- [Assignment] If a line in the records below includes the word "Vybrat", count it, then give the total and nothing else.

- [Exercise data]
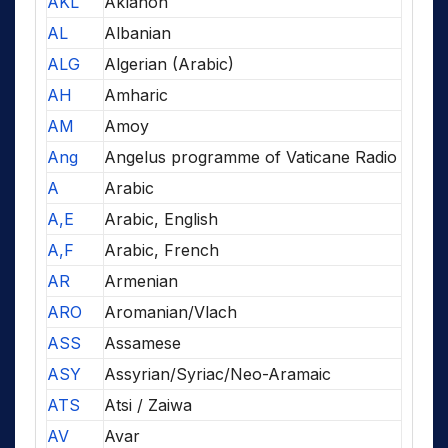
AKL
Aklanon
AL
Albanian
ALG
Algerian (Arabic)
AH
Amharic
AM
Amoy
Ang
Angelus programme of Vaticane Radio
A
Arabic
A,E
Arabic, English
A,F
Arabic, French
AR
Armenian
ARO
Aromanian/Vlach
ASS
Assamese
ASY
Assyrian/Syriac/Neo-Aramaic
ATS
Atsi / Zaiwa
AV
Avar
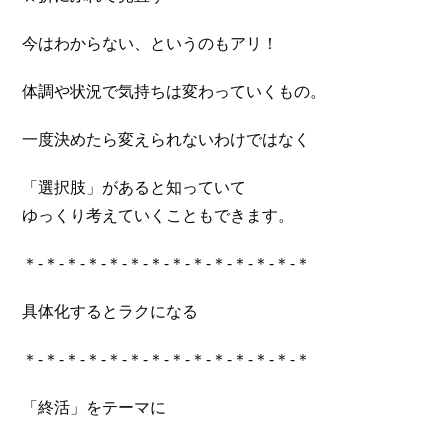
今はわからない、というのもアリ！
体調や状況で気持ちは変わっていくもの。
一度決めたら変えられないわけではなく
「選択肢」があると知っていて
ゆっくり考えていくこともできます。
＊-＊-＊-＊-＊-＊-＊-＊-＊-＊-＊-＊-＊-＊
具体化するとラクになる
＊-＊-＊-＊-＊-＊-＊-＊-＊-＊-＊-＊-＊-＊
「終活」をテーマに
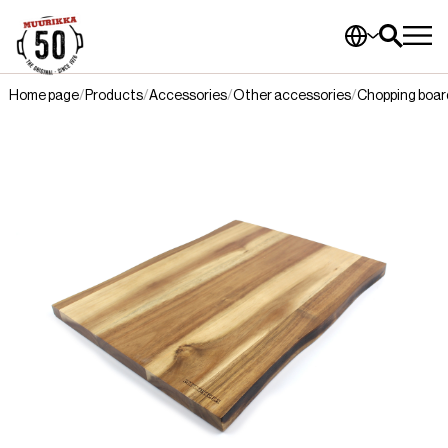
Home page
Products
Accessories
Other accessories
Chopping boar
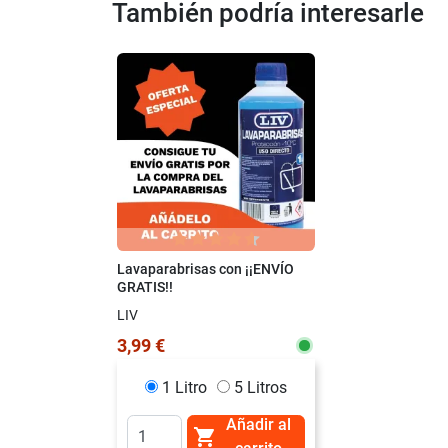
También podría interesarle
Lavaparabrisas con ¡¡ENVÍO
GRATIS!!
LIV
3,99 €
1 Litro
5 Litros
Añadir al

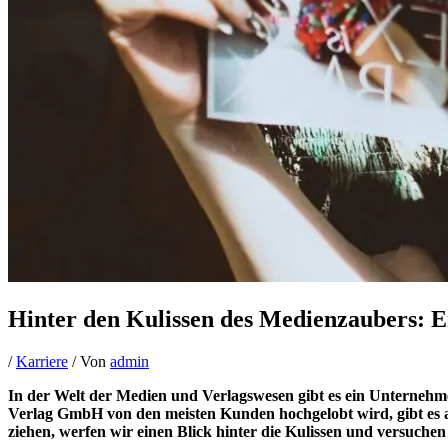
Hinter den Kulissen des Medienzaubers: E
/
Karriere
/ Von
admin
In der Welt der Medien und Verlagswesen gibt es ein Unternehm
Verlag GmbH von den meisten Kunden hochgelobt wird, gibt es a
ziehen, werfen wir einen Blick hinter die Kulissen und versuch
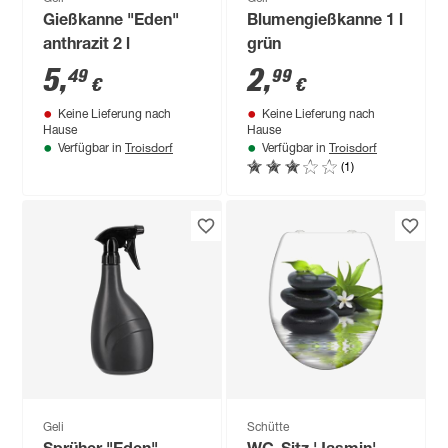
Gießkanne "Eden"
Blumengießkanne 1 l
anthrazit 2 l
grün
5
,
2
,
49
99
€
€
Keine Lieferung nach
Keine Lieferung nach
Hause
Hause
Troisdorf
Troisdorf
Verfügbar in
Verfügbar in
(1)
Geli
Schütte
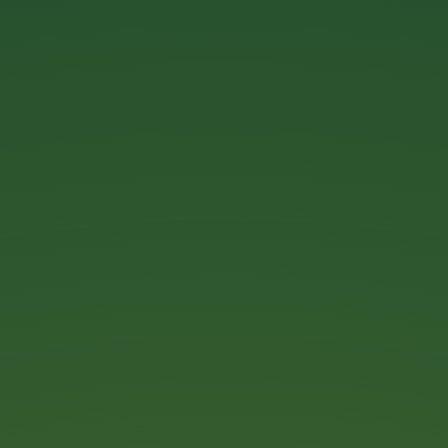
181/31 Ba Tháng Hai, Phường Vườn Lài,
Thành phố Hồ Chí Minh, Việt Nam
028 6659 8327
info@btq.vn
www.btq.vn
www.3graphic.com
www.3graphic.vn
2004 - 2026 ©
BTQ
COMPANY.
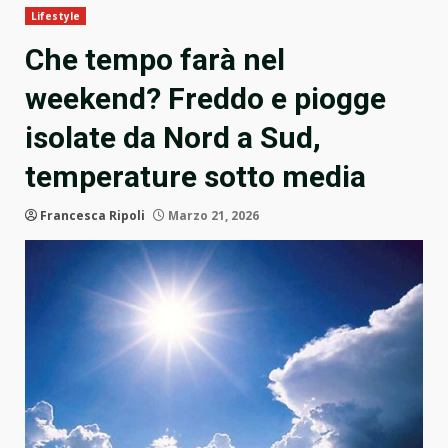
Lifestyle
Che tempo farà nel
weekend? Freddo e piogge
isolate da Nord a Sud,
temperature sotto media
Francesca Ripoli
Marzo 21, 2026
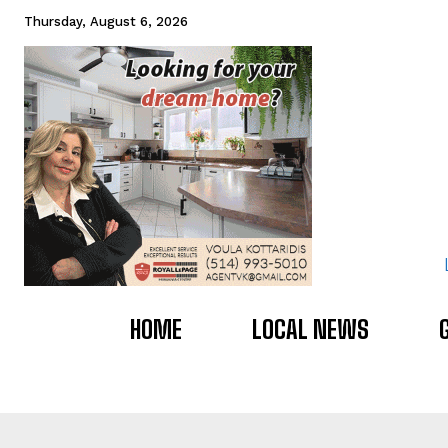
Thursday, August 6, 2026
HOME
LOCAL NEWS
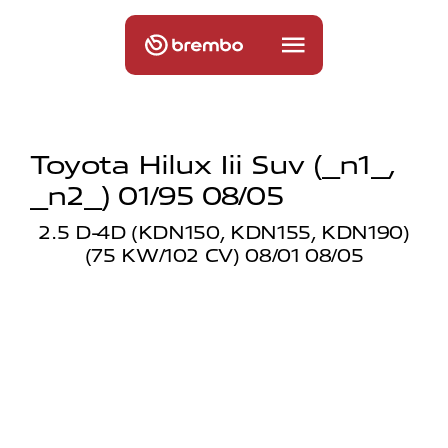
Toyota Hilux Iii Suv (_n1_,
_n2_) 01/95 08/05
2.5 D-4D (KDN150, KDN155, KDN190)
(75 KW/102 CV) 08/01 08/05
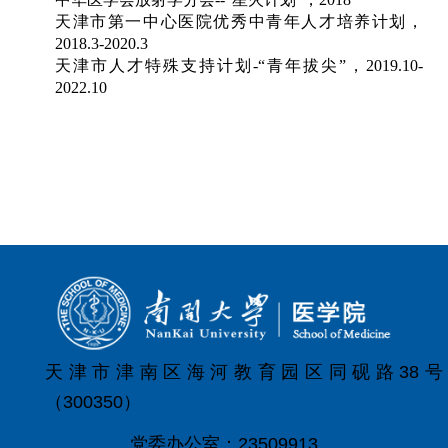
天津市第一中心医院优秀中青年人才培养计划，
2018.3-2020.3
天津市人才特殊支持计划
-“
青年拔尖”，
2019.10-
2022.10
天津市津南区海河教育园区同砚路38号
（300350）
党委办公室：23509913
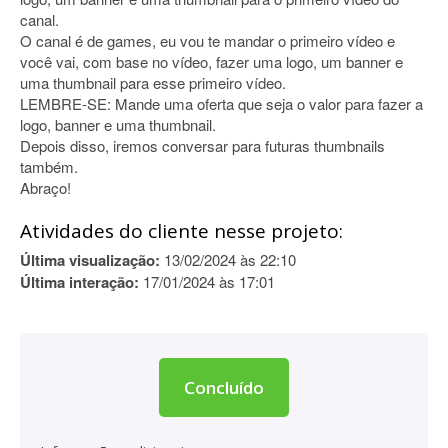
canal.
O canal é de games, eu vou te mandar o primeiro vídeo e
você vai, com base no vídeo, fazer uma logo, um banner e
uma thumbnail para esse primeiro vídeo.
LEMBRE-SE: Mande uma oferta que seja o valor para fazer a
logo, banner e uma thumbnail.
Depois disso, iremos conversar para futuras thumbnails
também.
Abraço!
Atividades do cliente nesse projeto:
Última visualização:
13/02/2024 às 22:10
Última interação:
17/01/2024 às 17:01
Concluído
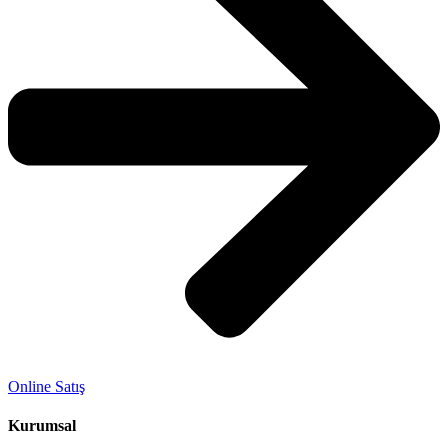
Online Satış
Kurumsal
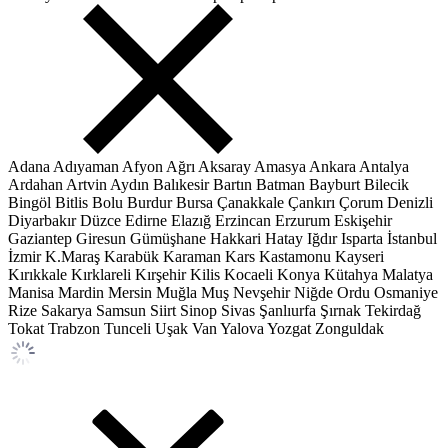
Adana
Adıyaman
Afyon
Ağrı
Aksaray
Amasya
Ankara
Antalya
Ardahan
Artvin
Aydın
Balıkesir
Bartın
Batman
Bayburt
Bilecik
Bingöl
Bitlis
Bolu
Burdur
Bursa
Çanakkale
Çankırı
Çorum
Denizli
Diyarbakır
Düzce
Edirne
Elazığ
Erzincan
Erzurum
Eskişehir
Gaziantep
Giresun
Gümüşhane
Hakkari
Hatay
Iğdır
Isparta
İstanbul
İzmir
K.Maraş
Karabük
Karaman
Kars
Kastamonu
Kayseri
Kırıkkale
Kırklareli
Kırşehir
Kilis
Kocaeli
Konya
Kütahya
Malatya
Manisa
Mardin
Mersin
Muğla
Muş
Nevşehir
Niğde
Ordu
Osmaniye
Rize
Sakarya
Samsun
Siirt
Sinop
Sivas
Şanlıurfa
Şırnak
Tekirdağ
Tokat
Trabzon
Tunceli
Uşak
Van
Yalova
Yozgat
Zonguldak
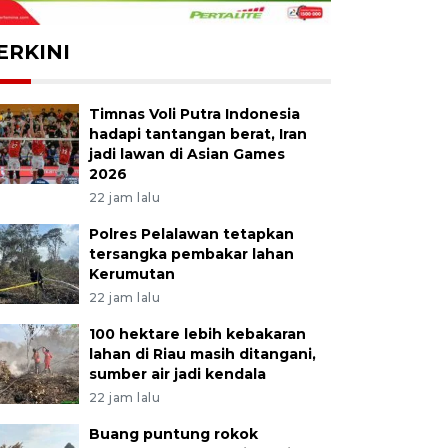
ERKINI
Timnas Voli Putra Indonesia
hadapi tantangan berat, Iran
jadi lawan di Asian Games
2026
22 jam lalu
Polres Pelalawan tetapkan
tersangka pembakar lahan
Kerumutan
22 jam lalu
100 hektare lebih kebakaran
lahan di Riau masih ditangani,
sumber air jadi kendala
22 jam lalu
Buang puntung rokok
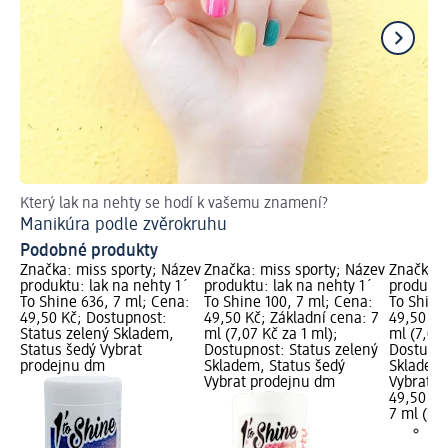
Který lak na nehty se hodí k vašemu znamení?
El
Manikúra podle zvěrokruhu
Če
Podobné produkty
Značka: miss sporty; Název
Značka: miss sporty; Název
Značka: 
produktu: lak na nehty 1´
produktu: lak na nehty 1´
produktu
To Shine 636, 7 ml; Cena:
To Shine 100, 7 ml; Cena:
To Shine
49,50 Kč; Dostupnost:
49,50 Kč; Základní cena: 7
49,50 Kč
Status zelený Skladem,
ml (7,07 Kč za 1 ml);
ml (7,07 
Status šedý Vybrat
Dostupnost: Status zelený
Dostupno
prodejnu dm
Skladem, Status šedý
Skladem,
Vybrat prodejnu dm
Vybrat p
49,50 Kč
7 ml (7,0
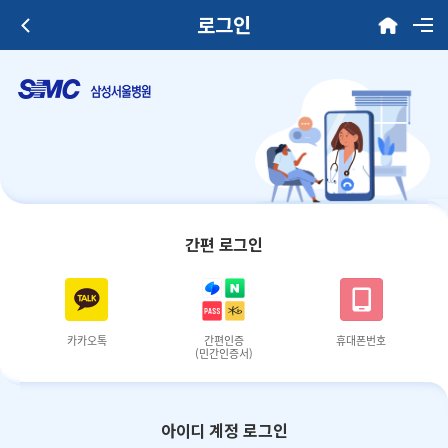
로그인
간편 로그인
카카오톡
간편인증
휴대폰번호
(민간인증서)
아이디 계정 로그인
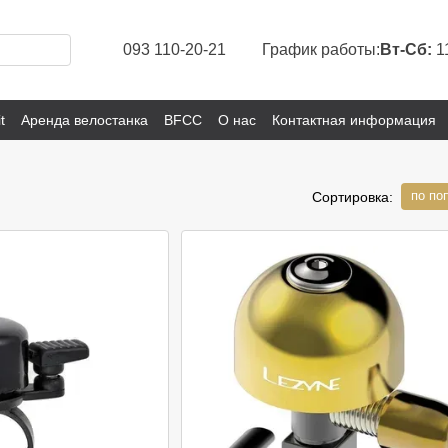
093 110-20-21
График работы:
Вт-Сб:
1
t
Аренда велостанка
BFCC
О нас
Контактная информация
по по
Сортировка:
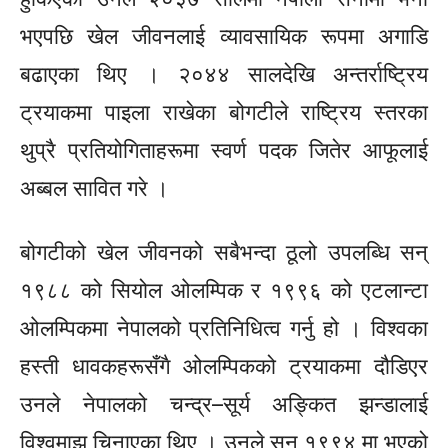
भएपछि खेल जीवनलाई व्यावसायिक रूपमा अगाडि
बढाएका थिए । २०४४ सालदेखि अन्तर्राष्ट्रिय
ट्रयाकमा पाइला राखेका बोगटीले राष्ट्रिय स्तरका
थुप्रै प्रतियोगिताहरूमा स्वर्ण पदक जितेर आफूलाई
अब्बल सावित गरे ।
बोगटीको खेल जीवनको सबैभन्दा ठूलो उपलब्धि सन्
१९८८ को
सियोल
ओलम्पिक र १९९६ को एटलान्टा
ओलम्पिकमा नेपालको प्रतिनिधित्व गर्नु हो । विश्वका
हस्ती धावकहरूसँगै ओलम्पिकको ट्रयाकमा दौडिएर
उनले नेपालको
चन्द्र–सूर्य
अङ्कित झन्डालाई
विश्वमाझ
चिनाएका थिए । उनले सन् १९९४ मा भएको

- [Your solution] 3